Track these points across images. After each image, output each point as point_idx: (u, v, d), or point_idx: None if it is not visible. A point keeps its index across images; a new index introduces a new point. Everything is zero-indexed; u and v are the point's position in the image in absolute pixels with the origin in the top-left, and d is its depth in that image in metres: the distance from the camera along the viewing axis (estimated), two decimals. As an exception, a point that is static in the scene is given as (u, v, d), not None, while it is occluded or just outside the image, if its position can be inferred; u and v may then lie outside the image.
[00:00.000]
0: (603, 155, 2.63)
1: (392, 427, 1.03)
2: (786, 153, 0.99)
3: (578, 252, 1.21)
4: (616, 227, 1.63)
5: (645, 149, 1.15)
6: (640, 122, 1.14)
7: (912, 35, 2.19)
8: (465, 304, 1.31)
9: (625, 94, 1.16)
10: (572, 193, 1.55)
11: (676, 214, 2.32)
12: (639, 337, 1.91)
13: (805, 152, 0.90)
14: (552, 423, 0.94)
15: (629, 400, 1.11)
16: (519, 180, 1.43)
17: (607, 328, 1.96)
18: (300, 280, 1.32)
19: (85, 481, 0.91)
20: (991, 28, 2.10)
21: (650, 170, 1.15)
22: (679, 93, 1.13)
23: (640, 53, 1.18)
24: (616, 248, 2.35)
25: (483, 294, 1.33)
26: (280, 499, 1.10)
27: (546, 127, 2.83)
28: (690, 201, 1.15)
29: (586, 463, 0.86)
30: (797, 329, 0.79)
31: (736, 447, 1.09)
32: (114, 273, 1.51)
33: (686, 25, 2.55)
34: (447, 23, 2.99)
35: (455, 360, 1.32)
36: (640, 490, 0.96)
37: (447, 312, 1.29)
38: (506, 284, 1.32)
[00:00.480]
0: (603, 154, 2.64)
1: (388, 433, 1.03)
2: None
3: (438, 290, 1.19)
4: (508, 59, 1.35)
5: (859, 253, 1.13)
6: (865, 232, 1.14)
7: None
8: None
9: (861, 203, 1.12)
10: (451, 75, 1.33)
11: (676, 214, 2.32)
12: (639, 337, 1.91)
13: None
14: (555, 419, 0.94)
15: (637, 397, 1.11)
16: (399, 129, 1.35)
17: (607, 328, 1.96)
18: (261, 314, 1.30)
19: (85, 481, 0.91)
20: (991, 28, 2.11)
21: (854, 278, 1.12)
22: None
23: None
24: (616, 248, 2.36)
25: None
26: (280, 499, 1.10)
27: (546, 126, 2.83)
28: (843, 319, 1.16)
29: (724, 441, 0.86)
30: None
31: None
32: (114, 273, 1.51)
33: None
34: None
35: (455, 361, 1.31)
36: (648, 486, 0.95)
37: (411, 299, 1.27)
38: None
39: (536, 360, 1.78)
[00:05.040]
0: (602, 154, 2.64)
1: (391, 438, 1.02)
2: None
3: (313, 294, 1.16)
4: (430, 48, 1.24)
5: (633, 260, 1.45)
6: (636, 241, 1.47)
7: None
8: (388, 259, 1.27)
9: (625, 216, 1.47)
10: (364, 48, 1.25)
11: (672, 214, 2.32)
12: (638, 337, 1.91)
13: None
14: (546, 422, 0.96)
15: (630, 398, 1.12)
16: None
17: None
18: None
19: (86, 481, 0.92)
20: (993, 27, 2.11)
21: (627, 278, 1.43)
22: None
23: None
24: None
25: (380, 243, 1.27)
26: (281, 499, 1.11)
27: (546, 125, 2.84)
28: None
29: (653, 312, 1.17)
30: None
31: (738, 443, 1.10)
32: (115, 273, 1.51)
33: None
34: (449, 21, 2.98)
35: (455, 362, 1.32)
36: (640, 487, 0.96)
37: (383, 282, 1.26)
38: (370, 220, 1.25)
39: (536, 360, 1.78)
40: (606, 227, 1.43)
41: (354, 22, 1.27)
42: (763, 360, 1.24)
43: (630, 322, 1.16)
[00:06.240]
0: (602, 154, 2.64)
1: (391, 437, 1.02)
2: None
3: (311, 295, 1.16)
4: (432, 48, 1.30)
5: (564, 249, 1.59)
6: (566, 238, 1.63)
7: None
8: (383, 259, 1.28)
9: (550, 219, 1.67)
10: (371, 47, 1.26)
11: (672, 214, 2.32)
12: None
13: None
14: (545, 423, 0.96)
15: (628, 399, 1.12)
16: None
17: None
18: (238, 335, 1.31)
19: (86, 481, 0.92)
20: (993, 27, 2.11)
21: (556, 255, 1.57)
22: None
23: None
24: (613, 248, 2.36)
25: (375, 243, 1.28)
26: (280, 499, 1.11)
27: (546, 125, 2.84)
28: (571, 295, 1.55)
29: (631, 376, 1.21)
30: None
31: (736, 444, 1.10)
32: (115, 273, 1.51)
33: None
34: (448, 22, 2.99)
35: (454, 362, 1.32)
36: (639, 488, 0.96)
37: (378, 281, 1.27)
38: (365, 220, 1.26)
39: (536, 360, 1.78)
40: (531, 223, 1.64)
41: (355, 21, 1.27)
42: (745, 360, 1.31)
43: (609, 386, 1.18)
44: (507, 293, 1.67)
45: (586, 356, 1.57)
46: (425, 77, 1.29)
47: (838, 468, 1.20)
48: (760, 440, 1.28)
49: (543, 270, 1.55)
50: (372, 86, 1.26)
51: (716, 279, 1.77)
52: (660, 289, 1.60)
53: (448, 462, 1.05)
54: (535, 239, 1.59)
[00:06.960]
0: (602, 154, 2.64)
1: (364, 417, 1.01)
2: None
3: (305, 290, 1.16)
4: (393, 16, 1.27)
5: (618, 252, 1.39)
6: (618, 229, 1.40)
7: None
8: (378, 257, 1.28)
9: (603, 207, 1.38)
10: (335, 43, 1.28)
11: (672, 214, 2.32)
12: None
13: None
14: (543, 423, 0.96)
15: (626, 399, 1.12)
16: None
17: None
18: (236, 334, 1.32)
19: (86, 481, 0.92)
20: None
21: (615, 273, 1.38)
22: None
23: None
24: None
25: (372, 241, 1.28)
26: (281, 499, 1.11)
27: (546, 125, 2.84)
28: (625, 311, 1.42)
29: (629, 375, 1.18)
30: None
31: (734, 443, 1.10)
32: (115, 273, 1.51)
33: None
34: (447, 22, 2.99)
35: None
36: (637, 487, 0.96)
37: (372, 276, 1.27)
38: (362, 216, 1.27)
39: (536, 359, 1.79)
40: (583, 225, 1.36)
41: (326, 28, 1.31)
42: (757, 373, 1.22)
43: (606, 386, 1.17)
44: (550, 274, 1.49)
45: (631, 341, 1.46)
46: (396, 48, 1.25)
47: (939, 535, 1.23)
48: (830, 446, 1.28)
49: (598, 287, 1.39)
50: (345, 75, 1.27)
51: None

▶ _Task goal_: Each record needs to be given again exactly.

▶ _Solution_:
Track these points across images. After each image, output each point as point_idx: (u, v, d), or point_idx: None if it is not visible. A point keeps its index across images; a new index introduces a new point. Everything is zero-indexed; u and v are the point's position in the image in absolute pixels with the origin in the top-left, and d is its depth in that image in metres: the distance from the camera along the viewing axis (estimated), two decimals. As an exception, a point that is static in the scene is given as (u, v, d), not None, while it is occluded or just outside the image, if its position can be inferred; u and v may then lie outside the image.
[00:00.000]
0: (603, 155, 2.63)
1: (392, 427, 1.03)
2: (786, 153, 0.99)
3: (578, 252, 1.21)
4: (616, 227, 1.63)
5: (645, 149, 1.15)
6: (640, 122, 1.14)
7: (912, 35, 2.19)
8: (465, 304, 1.31)
9: (625, 94, 1.16)
10: (572, 193, 1.55)
11: (676, 214, 2.32)
12: (639, 337, 1.91)
13: (805, 152, 0.90)
14: (552, 423, 0.94)
15: (629, 400, 1.11)
16: (519, 180, 1.43)
17: (607, 328, 1.96)
18: (300, 280, 1.32)
19: (85, 481, 0.91)
20: (991, 28, 2.10)
21: (650, 170, 1.15)
22: (679, 93, 1.13)
23: (640, 53, 1.18)
24: (616, 248, 2.35)
25: (483, 294, 1.33)
26: (280, 499, 1.10)
27: (546, 127, 2.83)
28: (690, 201, 1.15)
29: (586, 463, 0.86)
30: (797, 329, 0.79)
31: (736, 447, 1.09)
32: (114, 273, 1.51)
33: (686, 25, 2.55)
34: (447, 23, 2.99)
35: (455, 360, 1.32)
36: (640, 490, 0.96)
37: (447, 312, 1.29)
38: (506, 284, 1.32)
[00:00.480]
0: (603, 154, 2.64)
1: (388, 433, 1.03)
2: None
3: (438, 290, 1.19)
4: (508, 59, 1.35)
5: (859, 253, 1.13)
6: (865, 232, 1.14)
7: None
8: None
9: (861, 203, 1.12)
10: (451, 75, 1.33)
11: (676, 214, 2.32)
12: (639, 337, 1.91)
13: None
14: (555, 419, 0.94)
15: (637, 397, 1.11)
16: (399, 129, 1.35)
17: (607, 328, 1.96)
18: (261, 314, 1.30)
19: (85, 481, 0.91)
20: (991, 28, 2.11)
21: (854, 278, 1.12)
22: None
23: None
24: (616, 248, 2.36)
25: None
26: (280, 499, 1.10)
27: (546, 126, 2.83)
28: (843, 319, 1.16)
29: (724, 441, 0.86)
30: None
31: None
32: (114, 273, 1.51)
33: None
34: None
35: (455, 361, 1.31)
36: (648, 486, 0.95)
37: (411, 299, 1.27)
38: None
39: (536, 360, 1.78)
[00:05.040]
0: (602, 154, 2.64)
1: (391, 438, 1.02)
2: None
3: (313, 294, 1.16)
4: (430, 48, 1.24)
5: (633, 260, 1.45)
6: (636, 241, 1.47)
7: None
8: (388, 259, 1.27)
9: (625, 216, 1.47)
10: (364, 48, 1.25)
11: (672, 214, 2.32)
12: (638, 337, 1.91)
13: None
14: (546, 422, 0.96)
15: (630, 398, 1.12)
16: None
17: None
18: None
19: (86, 481, 0.92)
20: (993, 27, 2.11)
21: (627, 278, 1.43)
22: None
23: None
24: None
25: (380, 243, 1.27)
26: (281, 499, 1.11)
27: (546, 125, 2.84)
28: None
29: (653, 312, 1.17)
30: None
31: (738, 443, 1.10)
32: (115, 273, 1.51)
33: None
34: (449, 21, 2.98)
35: (455, 362, 1.32)
36: (640, 487, 0.96)
37: (383, 282, 1.26)
38: (370, 220, 1.25)
39: (536, 360, 1.78)
40: (606, 227, 1.43)
41: (354, 22, 1.27)
42: (763, 360, 1.24)
43: (630, 322, 1.16)
[00:06.240]
0: (602, 154, 2.64)
1: (391, 437, 1.02)
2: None
3: (311, 295, 1.16)
4: (432, 48, 1.30)
5: (564, 249, 1.59)
6: (566, 238, 1.63)
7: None
8: (383, 259, 1.28)
9: (550, 219, 1.67)
10: (371, 47, 1.26)
11: (672, 214, 2.32)
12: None
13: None
14: (545, 423, 0.96)
15: (628, 399, 1.12)
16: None
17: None
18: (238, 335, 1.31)
19: (86, 481, 0.92)
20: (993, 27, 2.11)
21: (556, 255, 1.57)
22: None
23: None
24: (613, 248, 2.36)
25: (375, 243, 1.28)
26: (280, 499, 1.11)
27: (546, 125, 2.84)
28: (571, 295, 1.55)
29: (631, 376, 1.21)
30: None
31: (736, 444, 1.10)
32: (115, 273, 1.51)
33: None
34: (448, 22, 2.99)
35: (454, 362, 1.32)
36: (639, 488, 0.96)
37: (378, 281, 1.27)
38: (365, 220, 1.26)
39: (536, 360, 1.78)
40: (531, 223, 1.64)
41: (355, 21, 1.27)
42: (745, 360, 1.31)
43: (609, 386, 1.18)
44: (507, 293, 1.67)
45: (586, 356, 1.57)
46: (425, 77, 1.29)
47: (838, 468, 1.20)
48: (760, 440, 1.28)
49: (543, 270, 1.55)
50: (372, 86, 1.26)
51: (716, 279, 1.77)
52: (660, 289, 1.60)
53: (448, 462, 1.05)
54: (535, 239, 1.59)
[00:06.960]
0: (602, 154, 2.64)
1: (364, 417, 1.01)
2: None
3: (305, 290, 1.16)
4: (393, 16, 1.27)
5: (618, 252, 1.39)
6: (618, 229, 1.40)
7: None
8: (378, 257, 1.28)
9: (603, 207, 1.38)
10: (335, 43, 1.28)
11: (672, 214, 2.32)
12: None
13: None
14: (543, 423, 0.96)
15: (626, 399, 1.12)
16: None
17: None
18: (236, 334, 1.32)
19: (86, 481, 0.92)
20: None
21: (615, 273, 1.38)
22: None
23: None
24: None
25: (372, 241, 1.28)
26: (281, 499, 1.11)
27: (546, 125, 2.84)
28: (625, 311, 1.42)
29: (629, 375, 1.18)
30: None
31: (734, 443, 1.10)
32: (115, 273, 1.51)
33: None
34: (447, 22, 2.99)
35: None
36: (637, 487, 0.96)
37: (372, 276, 1.27)
38: (362, 216, 1.27)
39: (536, 359, 1.79)
40: (583, 225, 1.36)
41: (326, 28, 1.31)
42: (757, 373, 1.22)
43: (606, 386, 1.17)
44: (550, 274, 1.49)
45: (631, 341, 1.46)
46: (396, 48, 1.25)
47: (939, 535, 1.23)
48: (830, 446, 1.28)
49: (598, 287, 1.39)
50: (345, 75, 1.27)
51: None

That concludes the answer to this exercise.